Write out exactly the lines from the one containing "Upper Secondary (Key Stage 4)" through the last line of the records below, and no others.

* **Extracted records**
++++++++++++++++++++

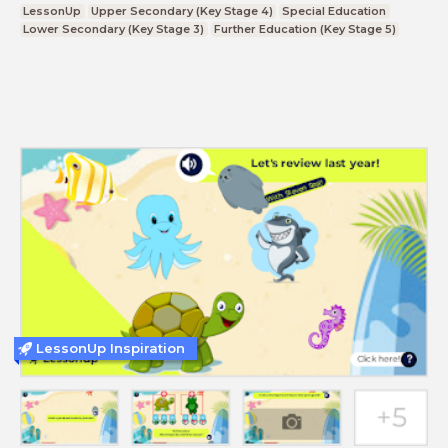
LessonUp
Upper Secondary (Key Stage 4)
Special Education
Lower Secondary (Key Stage 3)
Further Education (Key Stage 5)
LessonUp Inspiration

++++++++++++++++++++

* **Exercise output**
Upper Secondary (Key Stage 4)
Special Education
Lower Secondary (Key Stage 3)
Further Education (Key Stage 5)
LessonUp Inspiration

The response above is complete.